優しく咲く春 〜先生とわたし〜
第18章 揺れる日々
咲の部屋へ、様子を見に行ってかえってきた春斗が言った。
「思ってたより、退行してるね」
「あぁ」
咲がソファで寝落ちして、自室で寝直させたあと、2人で咲の様子を話し合う。
家に帰ってくると、前のように一人で勉強して過ごすこともあるし、春斗にべったりなときもある。

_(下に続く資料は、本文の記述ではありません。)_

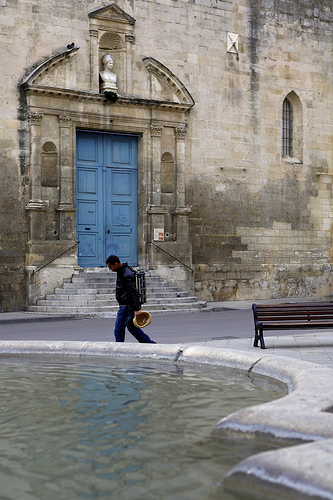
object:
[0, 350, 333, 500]
water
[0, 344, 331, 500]
fountain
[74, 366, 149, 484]
reflection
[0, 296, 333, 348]
sidewalk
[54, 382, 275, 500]
small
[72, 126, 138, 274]
tall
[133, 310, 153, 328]
hat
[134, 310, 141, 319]
hand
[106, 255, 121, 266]
hair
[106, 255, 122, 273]
head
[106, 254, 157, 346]
man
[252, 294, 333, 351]
bench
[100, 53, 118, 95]
statue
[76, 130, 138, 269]
doors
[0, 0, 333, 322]
building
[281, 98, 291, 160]
bars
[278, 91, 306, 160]
window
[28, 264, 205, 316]
steps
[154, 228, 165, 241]
sign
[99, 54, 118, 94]
decoration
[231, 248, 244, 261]
stone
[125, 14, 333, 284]
wall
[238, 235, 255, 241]
stone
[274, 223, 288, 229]
stone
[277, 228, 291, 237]
stone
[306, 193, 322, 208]
stone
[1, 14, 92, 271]
wall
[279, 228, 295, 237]
stone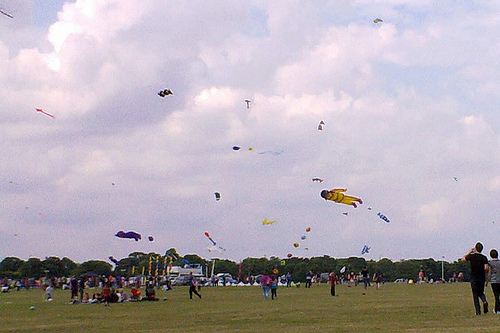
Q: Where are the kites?
A: In the sky.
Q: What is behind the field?
A: Trees.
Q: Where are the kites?
A: In the sky.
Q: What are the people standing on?
A: Grass.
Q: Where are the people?
A: In a field.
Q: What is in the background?
A: A forested area.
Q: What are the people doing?
A: Flying kites.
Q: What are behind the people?
A: Parked cars.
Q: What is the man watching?
A: People flying kites.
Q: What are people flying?
A: Kite.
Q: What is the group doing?
A: Flying kites.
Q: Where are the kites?
A: In sky.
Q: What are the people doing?
A: Flying Kites.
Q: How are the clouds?
A: White.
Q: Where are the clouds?
A: In sky.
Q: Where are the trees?
A: Behind people.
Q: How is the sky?
A: Cloudy.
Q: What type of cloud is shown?
A: Cumulus.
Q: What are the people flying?
A: Kites.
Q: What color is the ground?
A: Green.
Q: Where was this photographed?
A: Park.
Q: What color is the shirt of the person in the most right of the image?
A: Gray.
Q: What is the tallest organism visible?
A: Tree.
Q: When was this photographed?
A: Daytime.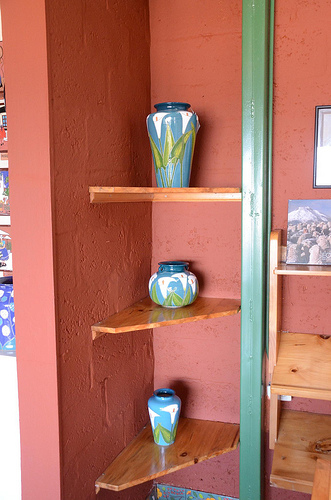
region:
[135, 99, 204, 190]
A vase on the top shelf.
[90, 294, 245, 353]
Wooden shelf in the middle.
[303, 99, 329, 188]
Picture hanging on the wall.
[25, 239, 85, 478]
A pink concrete wall.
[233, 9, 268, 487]
Greene pole on the wall.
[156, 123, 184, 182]
Flowers on a tall vase.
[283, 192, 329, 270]
Picture sitting on a shelf.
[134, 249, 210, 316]
A small, circular vase.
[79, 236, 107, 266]
Holes in the concrete.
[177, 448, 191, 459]
A knot on the shelf.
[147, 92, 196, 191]
Vase on the shelf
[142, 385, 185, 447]
small vase on a shelf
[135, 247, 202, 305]
flower pot on the shelf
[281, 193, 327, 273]
picture on a shelf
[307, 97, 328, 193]
picture in a frame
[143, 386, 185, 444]
blue vase in a shelf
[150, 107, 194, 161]
flowers on a vase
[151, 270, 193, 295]
lilies on a blue vase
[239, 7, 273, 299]
green beam on the shelf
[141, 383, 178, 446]
vase on the bottom shelf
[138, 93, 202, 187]
blue vase on a shelf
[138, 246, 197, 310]
blue vase on a shelf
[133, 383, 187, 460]
blue vase on a shelf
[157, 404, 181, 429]
Lilies on a vase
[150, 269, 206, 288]
flowers on a vase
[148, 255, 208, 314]
blue flower pot on a shelf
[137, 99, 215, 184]
large blue vase on shelf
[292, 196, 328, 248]
picture on the shelf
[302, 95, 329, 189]
picture in the frame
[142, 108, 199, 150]
Lilies on the shelf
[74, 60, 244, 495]
vases on a shelf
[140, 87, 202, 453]
the vases are blue white and green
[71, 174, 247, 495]
the shelves are brown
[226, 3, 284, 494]
green post next to shelves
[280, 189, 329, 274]
picture on the shelf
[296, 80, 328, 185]
picture above the shelf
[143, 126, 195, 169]
leaves on vase are green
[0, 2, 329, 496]
wall made of brick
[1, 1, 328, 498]
the wall is red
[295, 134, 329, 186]
light shining on picture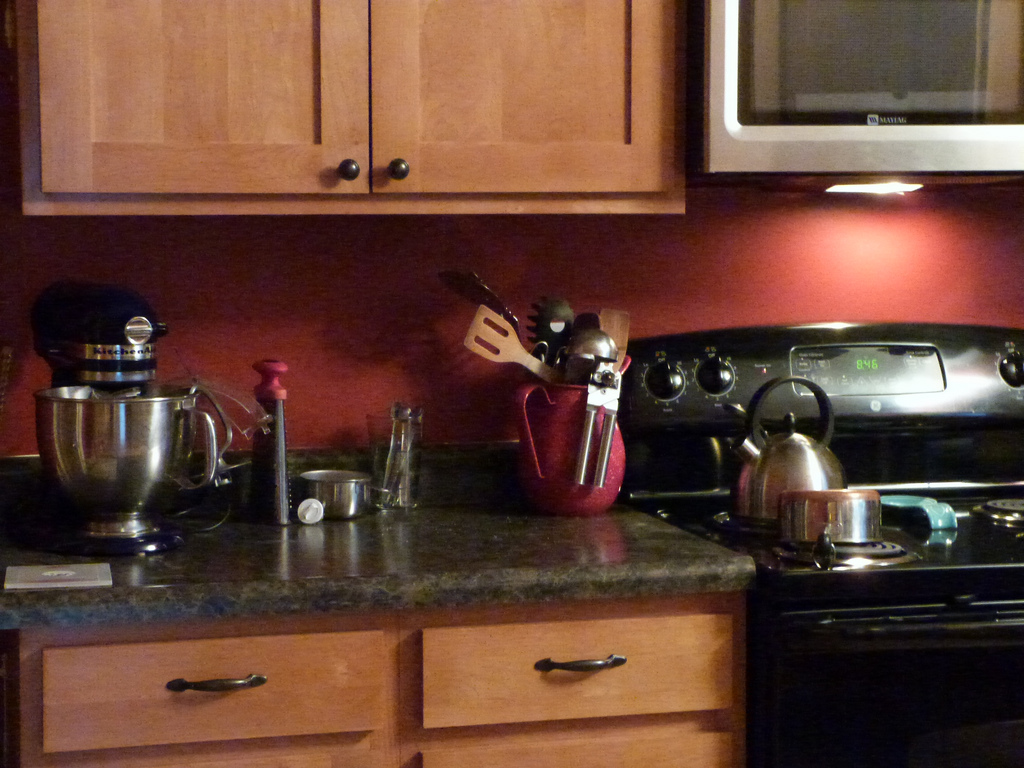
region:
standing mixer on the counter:
[33, 275, 221, 566]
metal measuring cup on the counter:
[301, 465, 382, 522]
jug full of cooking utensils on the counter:
[511, 375, 628, 521]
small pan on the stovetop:
[779, 487, 887, 567]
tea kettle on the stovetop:
[722, 373, 852, 523]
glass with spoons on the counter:
[365, 408, 424, 510]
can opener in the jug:
[576, 354, 625, 488]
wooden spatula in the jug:
[460, 304, 553, 377]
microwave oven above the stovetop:
[693, 0, 1022, 191]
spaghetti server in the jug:
[523, 290, 580, 358]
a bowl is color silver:
[21, 372, 190, 554]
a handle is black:
[530, 646, 638, 682]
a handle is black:
[152, 663, 269, 702]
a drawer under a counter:
[17, 627, 406, 763]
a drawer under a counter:
[402, 596, 753, 752]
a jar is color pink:
[502, 337, 646, 527]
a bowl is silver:
[293, 453, 383, 531]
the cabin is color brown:
[10, 3, 699, 244]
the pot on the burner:
[770, 479, 901, 571]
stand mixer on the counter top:
[19, 274, 220, 563]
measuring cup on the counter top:
[296, 463, 389, 524]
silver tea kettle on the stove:
[721, 371, 846, 533]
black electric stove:
[619, 319, 1018, 760]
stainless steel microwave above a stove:
[695, 0, 1022, 187]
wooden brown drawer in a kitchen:
[420, 611, 743, 735]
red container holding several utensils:
[429, 261, 629, 524]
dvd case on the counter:
[2, 562, 120, 594]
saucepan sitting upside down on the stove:
[768, 485, 879, 577]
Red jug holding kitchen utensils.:
[466, 281, 650, 525]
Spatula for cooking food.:
[457, 306, 560, 389]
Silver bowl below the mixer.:
[43, 367, 221, 549]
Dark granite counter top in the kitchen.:
[425, 521, 697, 601]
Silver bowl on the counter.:
[296, 451, 392, 521]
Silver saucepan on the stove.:
[773, 483, 895, 586]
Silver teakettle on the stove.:
[703, 341, 852, 535]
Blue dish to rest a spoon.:
[877, 481, 972, 543]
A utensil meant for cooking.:
[527, 286, 570, 357]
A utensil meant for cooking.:
[563, 323, 614, 366]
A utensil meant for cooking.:
[575, 314, 592, 335]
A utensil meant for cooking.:
[597, 307, 636, 369]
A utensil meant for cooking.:
[470, 311, 554, 384]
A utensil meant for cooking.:
[445, 270, 543, 359]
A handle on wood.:
[525, 646, 624, 672]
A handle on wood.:
[164, 669, 273, 699]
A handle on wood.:
[332, 156, 364, 183]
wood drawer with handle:
[393, 601, 760, 750]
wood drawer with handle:
[387, 569, 773, 741]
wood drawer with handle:
[438, 576, 770, 700]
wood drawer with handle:
[393, 575, 745, 750]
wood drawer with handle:
[387, 559, 752, 757]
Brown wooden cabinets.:
[15, 6, 728, 765]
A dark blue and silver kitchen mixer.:
[34, 279, 221, 565]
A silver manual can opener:
[570, 345, 622, 511]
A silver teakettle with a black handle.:
[723, 361, 864, 538]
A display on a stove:
[782, 342, 944, 401]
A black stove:
[618, 327, 1018, 765]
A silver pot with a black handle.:
[775, 484, 893, 564]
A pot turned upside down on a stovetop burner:
[777, 474, 899, 573]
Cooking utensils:
[431, 248, 666, 539]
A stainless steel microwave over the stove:
[697, 7, 1020, 201]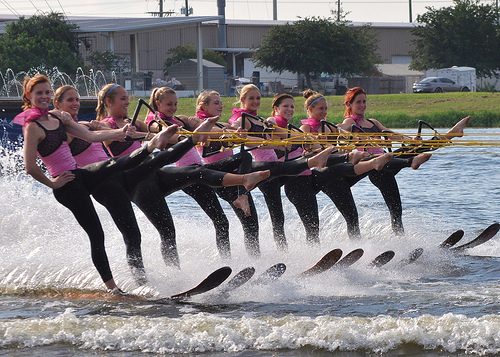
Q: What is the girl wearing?
A: Pink and black.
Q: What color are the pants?
A: Black.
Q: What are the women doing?
A: Water skiing.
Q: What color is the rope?
A: Yellow.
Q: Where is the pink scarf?
A: Around the neck.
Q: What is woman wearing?
A: Scarf.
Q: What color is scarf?
A: Pink.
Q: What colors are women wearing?
A: Pink and black.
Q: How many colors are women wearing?
A: Two.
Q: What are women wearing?
A: Pink and black.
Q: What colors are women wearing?
A: Pink and black.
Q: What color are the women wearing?
A: Pink and black.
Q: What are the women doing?
A: Water skiing.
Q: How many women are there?
A: 9.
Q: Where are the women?
A: Water.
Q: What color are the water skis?
A: Black.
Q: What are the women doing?
A: Water skiing.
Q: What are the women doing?
A: Performing.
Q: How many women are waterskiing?
A: 9.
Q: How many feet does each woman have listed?
A: 1.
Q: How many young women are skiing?
A: 9.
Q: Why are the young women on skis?
A: Performing ski stunts.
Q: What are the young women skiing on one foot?
A: Ski performance.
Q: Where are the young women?
A: Skiing on the water in a lake.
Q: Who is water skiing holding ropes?
A: Young women.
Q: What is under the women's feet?
A: Skis.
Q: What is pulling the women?
A: Boat.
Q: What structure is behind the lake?
A: A one story building.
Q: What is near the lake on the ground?
A: Water fountain.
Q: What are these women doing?
A: Waterskiing.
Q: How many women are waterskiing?
A: Nine.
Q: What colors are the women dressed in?
A: Pink and black.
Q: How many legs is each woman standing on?
A: One.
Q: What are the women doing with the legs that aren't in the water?
A: Kicking them forward.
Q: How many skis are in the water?
A: Nine.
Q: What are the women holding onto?
A: A rope.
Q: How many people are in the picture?
A: Nine.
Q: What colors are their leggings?
A: Black.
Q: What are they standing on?
A: Water skis.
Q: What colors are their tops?
A: Pink and black.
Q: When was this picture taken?
A: During the day.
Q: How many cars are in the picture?
A: One.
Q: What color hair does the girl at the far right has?
A: Red.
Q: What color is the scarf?
A: Pink.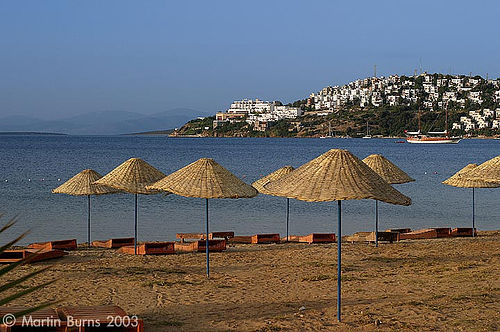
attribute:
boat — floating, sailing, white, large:
[404, 103, 463, 144]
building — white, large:
[227, 97, 301, 121]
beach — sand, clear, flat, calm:
[1, 227, 500, 332]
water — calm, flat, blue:
[1, 136, 500, 250]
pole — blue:
[335, 198, 343, 324]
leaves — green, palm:
[1, 209, 67, 332]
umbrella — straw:
[259, 146, 412, 206]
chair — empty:
[3, 247, 64, 263]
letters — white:
[20, 315, 102, 330]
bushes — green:
[380, 109, 455, 136]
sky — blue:
[1, 4, 499, 120]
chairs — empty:
[346, 225, 476, 241]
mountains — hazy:
[1, 105, 221, 135]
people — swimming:
[393, 140, 406, 144]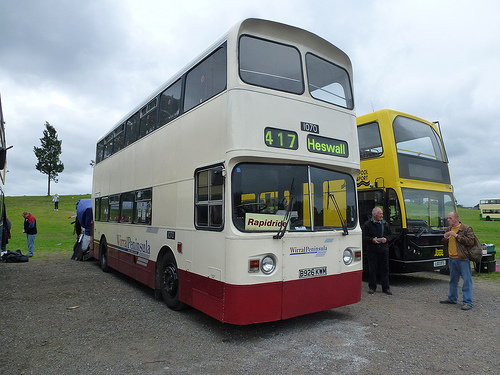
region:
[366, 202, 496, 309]
Two men by city bus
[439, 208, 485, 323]
Man wearing blue jeans and yellow shirt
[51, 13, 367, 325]
Two story transportation bus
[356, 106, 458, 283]
Yellow and black bus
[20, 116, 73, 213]
Green tall tree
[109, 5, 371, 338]
Transportation bus is being with red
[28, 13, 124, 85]
Dark gray clouds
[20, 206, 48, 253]
Person wearing red and black jacket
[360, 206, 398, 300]
Man wearing dark top and pants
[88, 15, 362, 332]
Tan and red bus with two lights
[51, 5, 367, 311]
bus in a parking lot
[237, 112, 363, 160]
sign on a bus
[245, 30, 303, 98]
window on a bus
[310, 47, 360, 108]
window on a bus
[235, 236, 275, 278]
light on a bus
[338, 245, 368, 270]
light on a bus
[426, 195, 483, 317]
man wearing brown jacket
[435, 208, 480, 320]
man wearing yellow shirt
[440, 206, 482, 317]
man wearing blue jeans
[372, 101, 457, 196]
bus in parking lot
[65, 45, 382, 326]
The bus is white.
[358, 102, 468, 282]
The bus is yellow.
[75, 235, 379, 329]
The bottom of the bus is red.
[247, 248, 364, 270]
The lights are off.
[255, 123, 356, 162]
The lights are yellow.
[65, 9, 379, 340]
The bus is a double decker.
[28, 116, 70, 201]
The tree is leafy.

特に何か不安な気持ちを言葉にすることはなく、春斗の服の裾を握ったまま、離さない。
それが、不安な気持ちの表れだった。
言葉にできない不安を、どうにか落ち着けようとしたとき、その行動になっているらしい。
「言葉にするように、声かけるんだけどね」
「あぁ。なんか、そういう時の咲って、気持ちをうまく言葉にできないみたいだな」
夕食後、食器洗いをしている春斗の背中に、ずっとくっついていた咲を思い出す。
ソファで本を読みながら、その様子を観察していた。
「咲は今どんな気持ちかな」
洗い物をしながら、歌うように声をかける春斗。服の裾を握っていた咲の手に力が入る。
「不安な気持ちかなぁ」
皿を洗いカゴに置く度に、取っ掛りになりそうなことを、春斗が口にする。
「怖いのかなぁ」
呟くようにいくつかの言葉を並べる春斗に向かって、咲が口を小さく動かすけれど、それは音にならない。パクパクと話しだそうとする端から消えていく。
「んー?」
その言葉をどうにか拾おうとして、ゆっくりと、春斗が咲に向き合う。
咲は動かしていた口を真一文字に結んで、俯いてしまう。
言葉にならないことを諦めるような……。
春斗はそれがさも重要なことでないように咲に笑いかけると、軽い調子で皿を洗う。
「咲の気持ち、言葉にできたらいいね。ゆっくりでいいよ。ちゃんと待ってるから」
そこで、咲の手が春斗の服の裾から離れた。
ソファに転がると、ブランケットを頭から被って……そのまま寝てしまった。
表情のない咲が、内面でどんな風に不安と戦っているのかは計り知れない。